**Extracted text**
_____
I'm a bit of two minds about all of this, and maybe a bit hypocritical. Because who defines what expensive is? I make a lot more money now than I did at another point in my life. At one point, $20 of disposable income was a big deal and now I'll just toss $200 at a gamble on a cartridge that I don't need because I have several great carts just sitting in a box. For some friends of mine, $2000 is like that. For some people I've met, $10,000 is like that. I consider my system to be "expensive" but not excessive. The original MSRP of everything was maybe around $30,000, though i bought most of it used. To others, that's excessive. To a previous version of myself who collected vintage gear, it'd be expensive. But I don't think that any of it is what would be called veblen goods. It's a system, one of 3 that I have (the other two are made up of false starts and dead-ends in 'the pursuit'), that was built for chasing this elusive 'musicality' that you speak of, plus a combination of some of those audiophile-traits that you mention that, to me, add to the musicality (imaging, transparency, etc). But even that...that musicality...that's something different for every person.

My own critique isn't in people buying the ultra-expensive gear. It's in the mainstream audio-worlds absolute sole focus on it. If you pick up Absolute Sound, Stereophile, etc, you'd think that the ONLY way to do this hobby is to mortgage your house, if you're lucky enough to own, or to put off buying one to instead buy a stereo. It doesn't portray this gear as kind of a niche fantasy, it portrays it as the only way, if you're actually serious, to do this stuff. Along those lines it used to bug me SO BADLY that Stereophile put this junior writer who knew almost nothing about audio on the affordable gear, Stephen Mejias. Like, oh, that's the kid's table. Us adults will be over here with the $100,000 Burmester amps.

But where do you draw the line? My system is ridiculously expensive to my friends. They find out what my cartridges cost and spit out their whiskey (which they think is worth $100 a bottle to be take at all seriously and I think that's a ridiculous waste of money... its all relative).
_____
**Tasks and exercises**
1/ List every dollar amount mentioned in the post about expensive audio gear, in the order they appear.
2/ Write a continuation of the post about expensive audio gear, picking up right after its final sentence.

**Listing**
_____
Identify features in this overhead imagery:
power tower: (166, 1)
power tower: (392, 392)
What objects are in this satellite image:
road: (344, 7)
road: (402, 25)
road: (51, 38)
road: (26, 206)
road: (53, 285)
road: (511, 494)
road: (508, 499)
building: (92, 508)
_____
**Responses to the tasks**
1/ $20, $200, $2000, $10,000, $30,000, $100,000, $100

2/
I just wish the mainstream audio press would be hit upside the head with a dose of reality. I've seen a bit of the behind the scenes at shows and the manufacturers and the press are all part of the same club, they're friends. It is all, indeed, a niche pursuit and what's one person's buddies just hanging out is somebody else's uncomfortable look of collusion. To me its somewhere in between, and even if unintentional, it creates a hobby that just plainly has lost all sense of the average person, and its nearly impossible to take seriously.

But ...it's also not the only way. You get to do this however you want. While I have expensive, to me, gear, I also happily give the middle finger to whatever the mainstream audio press would think of where I've drawn the line. And honestly, with the exception of low-bass (I live in a condo), I haven't heard a system at any price that really did more for me than my own. Still, to contradict myself a bit.. I've heard PLENTY, of "I'm chasing musicality" systems that I can't stand AT ALL.

It's a personal pursuit. Do it as you will. Listen and let listen.
 
I like visiting the Haven because generally people are not contentious as on other forums. But I’m gonna be a bit contentious. If this is not in the spirit of the Haven just tell me to shut up…you won’t hurt my feeling I promise :)
Here goes.

Jabber your post is just another “people who spend more than I believe is reasonable are misguided” post. And “I’m a music lover. Audiophiles don’t love music.”

One of my rules of life: Never knock another man’s hobby.
(Do I need to change my sig?)
 
I am a music lover first and audiophile 2nd.
At a very young age... maybe even at birth I was music lover.
I got on the audiophile kick around 18 or 19 years old. Got sucked into hifi mags and upgrades.
Later I realized the difference.
But... there is great joy in music delivery via a lively dynamic tone correct system.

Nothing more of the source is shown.